Depois de um tempo, mais tarde consegui colocar às sacolas de lixo na calçada próximo ao poste. A abordagem feita até aqui foi inspirada na vida do Sociólogo Herbert José de Souza, o famoso Betinho por conta do seu belo trabalho ao combate à fome. Lendo melhor sua brilhante trajetória, bem como às Historiografias presentes sobre sua missão, pude perceber a importância de termos a sensibilidade de Betinho em nossos corações. Além de sermos Betinho na vida de alguém tão necessitada de alimento. Defensor dos direitos humanos, da democracia e sempre ressaltando uma grave mazela social que ainda lamentavelmente muitos brasileiros convivem, a triste fome. Fundador da organização e projeto: Ação da Cidadania contra à Fome, Miséria e pela vida. A generosidade, relação harmônica e carinhosa com quem estava ao seu redor era marcante. Betinho mesmo lutando contra hemofilia e ter contraído o vírus da AIDS não deixou esses obstáculos “frear” sua vida.
Foi até o fim em sua luta incansável pela dignidade humana para que todos tenham comida na mesa. Até então estava me concentrando na Campanha da Fraternidade da Igreja Católica deste ano, por meio de textos base e leituras complementares da Conferência Nacional dos Bispos do Brasil (CNBB). Seus apelos são feitos durante a Quaresma e foram os mesmos de Betinho: Combate à fome e caridade! Ressalto como a luta de Betinho ainda é presente e tão necessária na História. Nos últimos quatro anos, o Brasil voltou ao mapa da fome. Uma triste notícia para nós. Aterrorizados pela pandemia causada pela covid-19, ficamos restritos principalmente de ajudar um ao outro.
Presencialmente como era antes, porém com várias restrições. Muitas vítimas da fome naquele período e não tinham o que comer, seja pela falta de renda, vivendo em situações de rua, desempregos e pagando aluguéis, preços dos alimentos mais caros, enfim. Um verdadeiro cenário deixando muitas sequelas na sociedade presente. Dentre elas, brasileiros sofrendo ainda mais por causa da fome. Ao ler e aprofundar na sapiência de Betinho fiquei imaginando se ele estivesse hoje entre nós. Principalmente na pandemia.
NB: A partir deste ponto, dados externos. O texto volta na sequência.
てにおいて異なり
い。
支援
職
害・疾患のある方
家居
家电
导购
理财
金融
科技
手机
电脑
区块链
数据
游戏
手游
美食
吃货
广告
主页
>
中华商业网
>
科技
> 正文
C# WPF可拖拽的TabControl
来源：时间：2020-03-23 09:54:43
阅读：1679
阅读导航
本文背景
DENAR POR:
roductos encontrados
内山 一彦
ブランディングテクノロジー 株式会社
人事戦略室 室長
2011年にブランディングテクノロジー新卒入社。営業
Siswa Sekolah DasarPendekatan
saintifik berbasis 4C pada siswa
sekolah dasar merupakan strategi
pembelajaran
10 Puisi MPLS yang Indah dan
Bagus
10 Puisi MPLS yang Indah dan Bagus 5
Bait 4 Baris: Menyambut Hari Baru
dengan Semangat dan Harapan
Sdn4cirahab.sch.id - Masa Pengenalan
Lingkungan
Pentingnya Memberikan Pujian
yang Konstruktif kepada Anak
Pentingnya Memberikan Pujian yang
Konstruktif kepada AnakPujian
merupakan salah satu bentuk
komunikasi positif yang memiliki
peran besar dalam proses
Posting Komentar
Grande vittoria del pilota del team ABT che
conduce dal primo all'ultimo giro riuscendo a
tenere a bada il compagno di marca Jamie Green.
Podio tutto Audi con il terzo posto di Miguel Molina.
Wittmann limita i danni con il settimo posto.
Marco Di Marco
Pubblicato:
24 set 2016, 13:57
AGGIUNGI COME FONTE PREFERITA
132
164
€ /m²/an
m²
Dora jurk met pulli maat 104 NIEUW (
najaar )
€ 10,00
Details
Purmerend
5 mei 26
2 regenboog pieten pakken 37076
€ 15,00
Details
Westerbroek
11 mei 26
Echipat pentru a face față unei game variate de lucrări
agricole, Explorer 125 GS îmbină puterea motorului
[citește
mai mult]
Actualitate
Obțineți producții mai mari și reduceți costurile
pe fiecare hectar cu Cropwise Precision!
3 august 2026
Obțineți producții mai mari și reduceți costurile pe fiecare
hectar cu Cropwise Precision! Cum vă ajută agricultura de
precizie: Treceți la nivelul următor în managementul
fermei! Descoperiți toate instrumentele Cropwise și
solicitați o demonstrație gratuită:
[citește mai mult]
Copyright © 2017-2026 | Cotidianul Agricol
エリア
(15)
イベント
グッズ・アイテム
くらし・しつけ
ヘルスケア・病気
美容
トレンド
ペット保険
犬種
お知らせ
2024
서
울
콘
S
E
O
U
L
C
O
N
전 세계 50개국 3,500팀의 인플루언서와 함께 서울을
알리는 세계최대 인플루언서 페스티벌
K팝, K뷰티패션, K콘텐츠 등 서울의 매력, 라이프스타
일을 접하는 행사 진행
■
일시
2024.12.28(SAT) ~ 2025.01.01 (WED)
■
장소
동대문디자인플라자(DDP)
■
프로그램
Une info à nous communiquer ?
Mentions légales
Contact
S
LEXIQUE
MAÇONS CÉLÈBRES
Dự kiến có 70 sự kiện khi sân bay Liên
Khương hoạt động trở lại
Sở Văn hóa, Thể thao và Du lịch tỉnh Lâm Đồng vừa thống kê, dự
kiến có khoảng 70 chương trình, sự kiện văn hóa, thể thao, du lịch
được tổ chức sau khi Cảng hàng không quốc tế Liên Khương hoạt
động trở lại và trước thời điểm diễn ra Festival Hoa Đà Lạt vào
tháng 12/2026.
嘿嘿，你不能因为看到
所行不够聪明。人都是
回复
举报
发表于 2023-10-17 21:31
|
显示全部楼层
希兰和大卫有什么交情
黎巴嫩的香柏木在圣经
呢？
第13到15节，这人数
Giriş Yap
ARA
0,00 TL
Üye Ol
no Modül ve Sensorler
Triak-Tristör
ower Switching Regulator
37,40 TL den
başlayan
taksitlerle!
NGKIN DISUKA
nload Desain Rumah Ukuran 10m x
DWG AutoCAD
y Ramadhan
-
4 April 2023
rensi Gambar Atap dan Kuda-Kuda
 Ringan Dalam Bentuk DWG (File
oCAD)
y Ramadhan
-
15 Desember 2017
Julgo, talvez nos momentos críticos da covid-19 iria colocar com muito êxito seu belo trabalho. Mesmo tendo à organização de combate à fome e miséria e lutando pelos direitos dos vulneráveis, seu coração iria pulsar e não ficaria de braços cruzados seja em isolamento social ou quarentena. Sua caridade exitosa seria reforçada com muita intensidade. Estudando sobre esse importante sociólogo, onde sempre colocava às pessoas em primeiro lugar, percebi e reconheço que posso ser Betinho ainda mais. Não só eu, mas todos nós. Como lema da sua campanha: “Quem tem fome, tem pressa! Digo, pois foi um homem que esteve do lado certo da História. Mais amor e empatia ao próximo. Viva Betinho!!!
(*) Davi Silva de Carvalho é escritor, professor e historiador com formação acadêmica pela Universidade Federal de Ouro Preto (UFOP).